DosBox runs the game competently in its original form, but lucky for me and for everyone else, this game was just too popular to languish. Exult, an open-source freeware emulator, allows modern computers in just about every OS to run Ultima VII and Serpent Isle in a 99% faithful translation with bonus features besides, like Serpent Isle's better hotkeys and paperdolls and the ability to have an Avatar of a different ethnicity in Black Gate, which is important since your only original options were Blondie McAryan and Helga the Valkyrie.

So, get yourself a copy of Ultima VII somehow, and directly transfer ULTIMA7 and SERPENT somewhere off the CD to a hard drive (don't use the installers, they haven't worked since Windows 95). Then get Exult, install it, and point it to the directories. Quick and painless!

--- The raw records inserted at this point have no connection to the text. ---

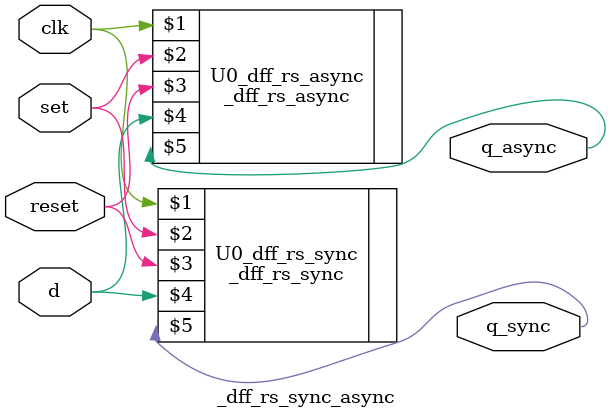
<source format=v>
module _dff_rs_sync_async(clk,set,reset,d,q_sync,q_async); //for compare async,sync

	input clk,set,reset,d;
	output q_sync,q_async;
	
	_dff_rs_sync U0_dff_rs_sync(clk,set,reset,d,q_sync);
	_dff_rs_async U0_dff_rs_async(clk,set,reset,d,q_async);
	//calling module
endmodule
	
</source>
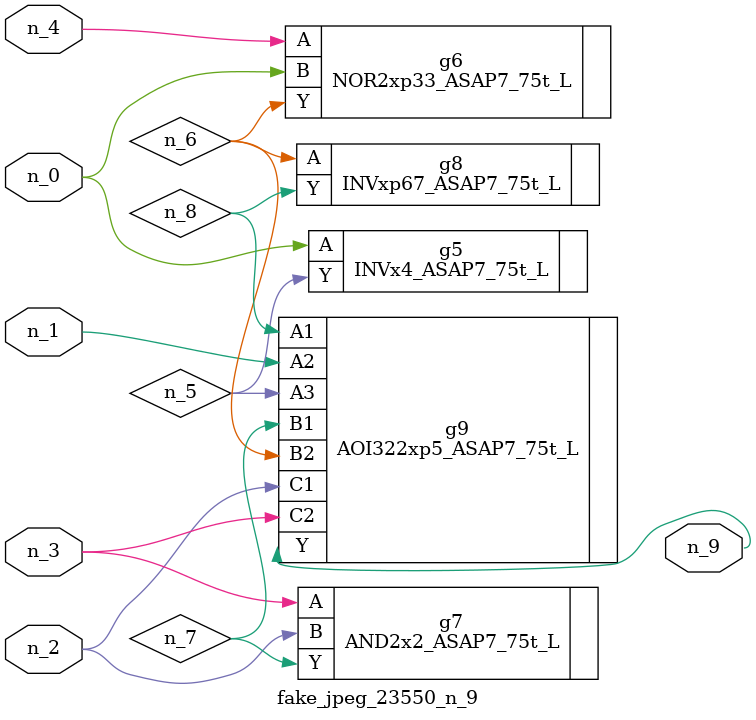
<source format=v>
module fake_jpeg_23550_n_9 (n_3, n_2, n_1, n_0, n_4, n_9);

input n_3;
input n_2;
input n_1;
input n_0;
input n_4;

output n_9;

wire n_8;
wire n_6;
wire n_5;
wire n_7;

INVx4_ASAP7_75t_L g5 ( 
.A(n_0),
.Y(n_5)
);

NOR2xp33_ASAP7_75t_L g6 ( 
.A(n_4),
.B(n_0),
.Y(n_6)
);

AND2x2_ASAP7_75t_L g7 ( 
.A(n_3),
.B(n_2),
.Y(n_7)
);

INVxp67_ASAP7_75t_L g8 ( 
.A(n_6),
.Y(n_8)
);

AOI322xp5_ASAP7_75t_L g9 ( 
.A1(n_8),
.A2(n_1),
.A3(n_5),
.B1(n_7),
.B2(n_6),
.C1(n_2),
.C2(n_3),
.Y(n_9)
);


endmodule
</source>
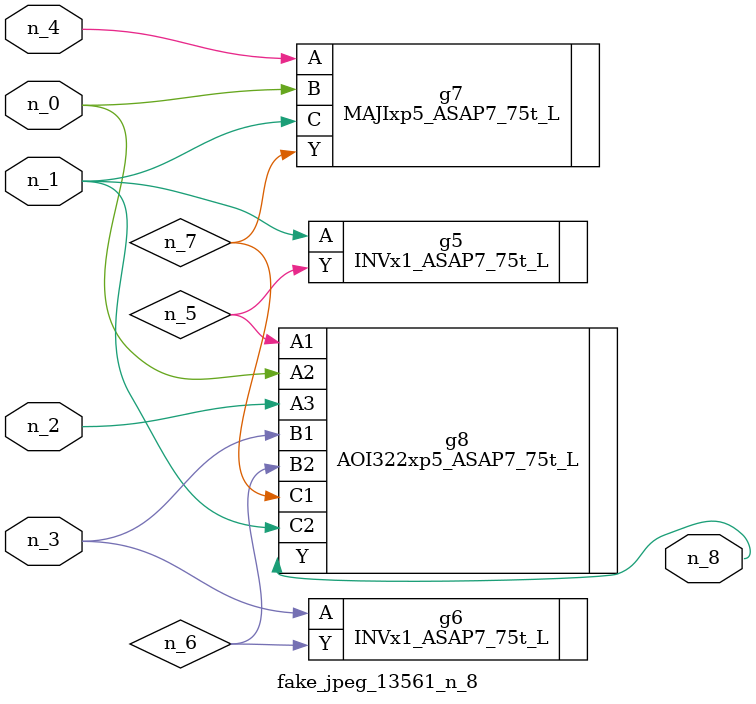
<source format=v>
module fake_jpeg_13561_n_8 (n_3, n_2, n_1, n_0, n_4, n_8);

input n_3;
input n_2;
input n_1;
input n_0;
input n_4;

output n_8;

wire n_6;
wire n_5;
wire n_7;

INVx1_ASAP7_75t_L g5 ( 
.A(n_1),
.Y(n_5)
);

INVx1_ASAP7_75t_L g6 ( 
.A(n_3),
.Y(n_6)
);

MAJIxp5_ASAP7_75t_L g7 ( 
.A(n_4),
.B(n_0),
.C(n_1),
.Y(n_7)
);

AOI322xp5_ASAP7_75t_L g8 ( 
.A1(n_5),
.A2(n_0),
.A3(n_2),
.B1(n_3),
.B2(n_6),
.C1(n_7),
.C2(n_1),
.Y(n_8)
);


endmodule
</source>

Well, we ought to get started, oughtn't we?


"I told you, Warren, for the last damn time, stop calling me!"
"Know that Britannia has entered into a new age of enlightenment. Know that the time has finally come for the one true Lord of Britannia to take his place at the head of his people!"
"Oh God, the computer is talking to me again."
"Under my guidance, Britannia will flourish, and all the people shall rejoice and pay homage to their new... Guardian."
"That's... nice I guess? You seem like a pretty decent talking face in a computer. Best of luck."
"Know that you too shall kneel before me, Avatar. You too shall soon acknowledge my authority. For I shall be your companion... your provider... and your master! Hahahahahah!"
"I'm suddenly struck by the realization that it is now, as they used to say back on Mars, 'on.'"

The Avatar always was the master of the obvious.

The glowing stone shines upon your desk...

Behind your house is the circle of stones.

"You know, last time I stepped into one of those things gargoyles tried to kill me. It would be a very prudent idea to go back to my house, pick up some of the weapons I left there at the end of Ultima V, grab my Orb of the Moons, lock my door, and come back here."

"Which is why I won't do it. Wheeeeee!"

We'll go into the interface and gameworld next. The story will start up soon enough.